2018-08-24 Thread Andy Warner via dev-security-policy
The code at issue evolved as CT requirements changed. What started off as a
very simple conditional grew into a more complex if / else if block with
somewhat complicated logic and inline checks. As part of the fix, we
simplified the conditionals and refactored the inline checks to make use of
nice clear IsExternallyOperated() and IsGoogleOperated() functions. The end
result is a much more readable and clear set of logic that is easier to
test and we expanded test coverage.

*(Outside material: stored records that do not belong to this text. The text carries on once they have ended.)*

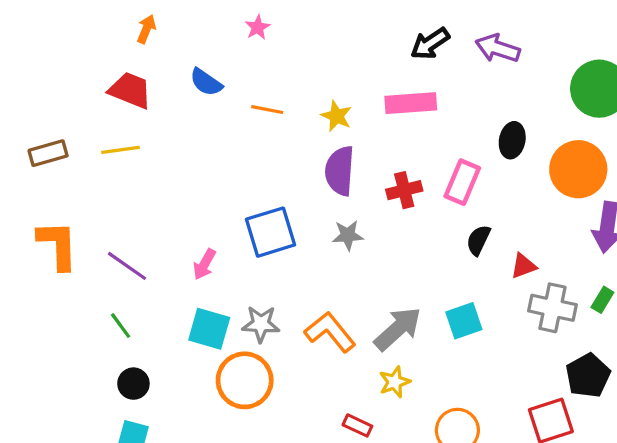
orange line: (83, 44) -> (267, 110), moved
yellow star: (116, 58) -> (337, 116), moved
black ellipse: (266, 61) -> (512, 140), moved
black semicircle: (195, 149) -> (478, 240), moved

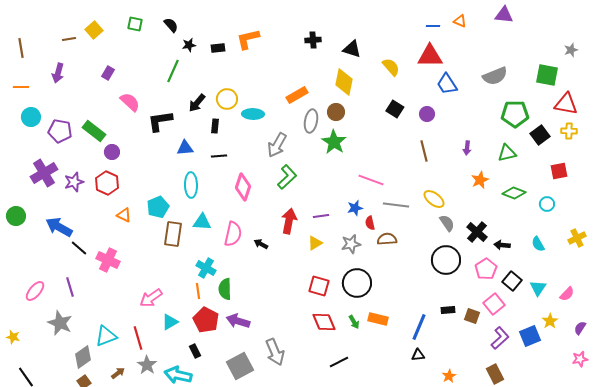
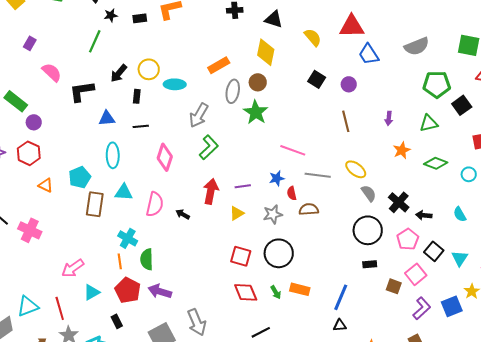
black rectangle: (448, 310) -> (370, 264), moved

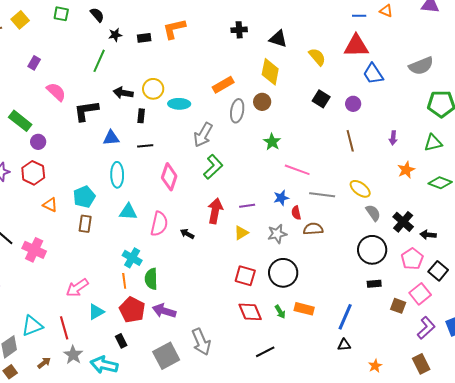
black arrow: (119, 73) -> (123, 93), turned 60
green star: (256, 112) -> (272, 142), moved, size x0.7
brown rectangle: (95, 204) -> (85, 224), moved, size x0.7

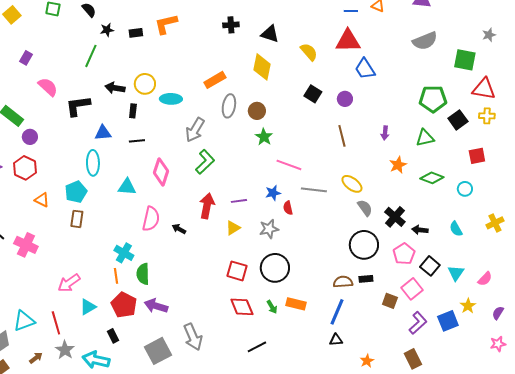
gray semicircle: (421, 66) -> (425, 41), moved
brown circle: (262, 102) -> (257, 111), moved
cyan ellipse: (117, 175) -> (93, 163), moved
cyan triangle: (128, 212) -> (127, 187), moved
brown semicircle: (313, 229) -> (343, 282), moved

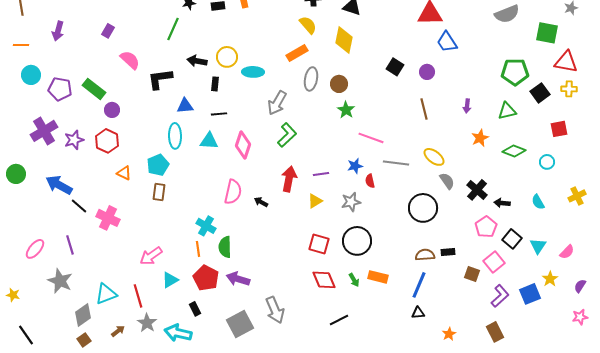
yellow semicircle: (309, 52) -> (308, 25), moved
cyan triangle: (127, 187) -> (209, 141), moved
black circle: (364, 245) -> (423, 208), moved

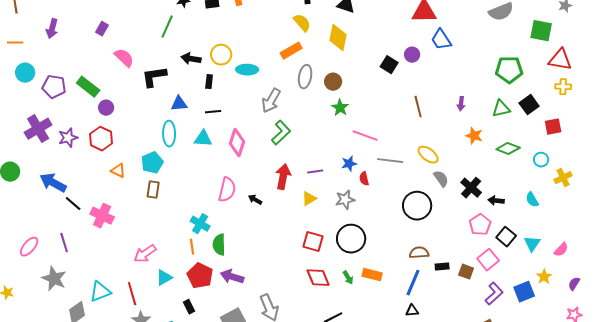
purple circle: (427, 72) -> (412, 55), moved
black square: (540, 93) -> (529, 105), moved
orange star: (480, 138) -> (474, 136), turned -30
yellow cross: (577, 196) -> (563, 178), moved
black rectangle: (448, 252) -> (442, 267), moved

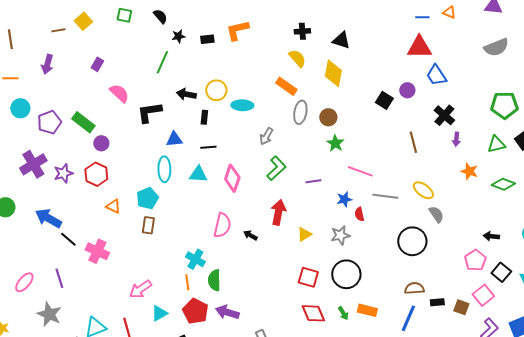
orange rectangle: (291, 51) -> (286, 86), turned 65
purple pentagon: (54, 87) -> (49, 122), turned -30
gray arrow: (271, 101) -> (266, 136), size x0.7
purple line: (315, 172) -> (313, 181), moved
black cross: (471, 188) -> (444, 115), moved

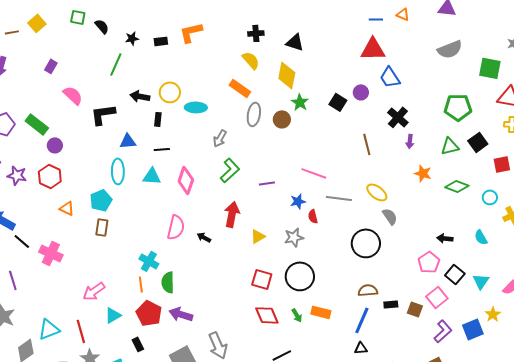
black semicircle: (160, 16) -> (102, 26), moved
green star: (335, 143) -> (300, 102), moved
purple star: (63, 173) -> (17, 175), turned 30

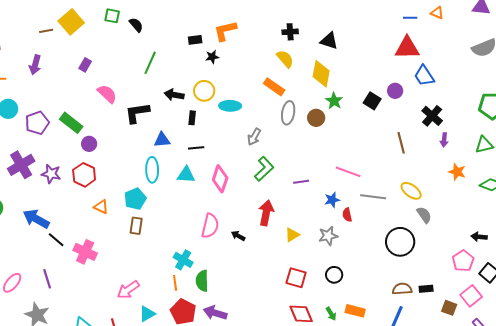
yellow square: (37, 23) -> (71, 22), size x1.4
black star: (132, 38) -> (212, 57), moved
black circle: (300, 276) -> (334, 275), size x0.6
black rectangle: (391, 304) -> (426, 289), moved

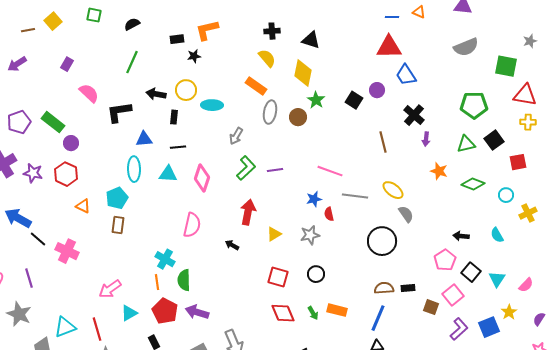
yellow square: (71, 22) -> (53, 21), size x0.7
black semicircle: (136, 25) -> (132, 24), moved, turned -77
purple arrow: (35, 65) -> (17, 64), turned 42
purple line: (301, 182) -> (275, 170), moved
black arrow: (238, 236) -> (232, 245), moved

I think the big lesson for the
community is that it would have been better to have refactored earlier
rather the evolving the code to the point it became more complicated than
it needed to be.

On Thu, Aug 23, 2018 at 9:40 AM Ryan Sleevi  wrote:

>
>
> On Thu, Aug 23, 2018 at 8:50 AM, Andy Warner via dev-security-policy <
> dev-security-policy@lists.mozilla.org> wrote:
>>
>> * NOTE: The bug was due to an 'if/else' chain fall through. The code in
>> question has been refactored to be simpler and more readable.
>>
>
> Andy,
>
> It might be good for the community if you could describe the processes
> before and after the change, so that other CAs can help prevent similar
> issues with their own embedding systems.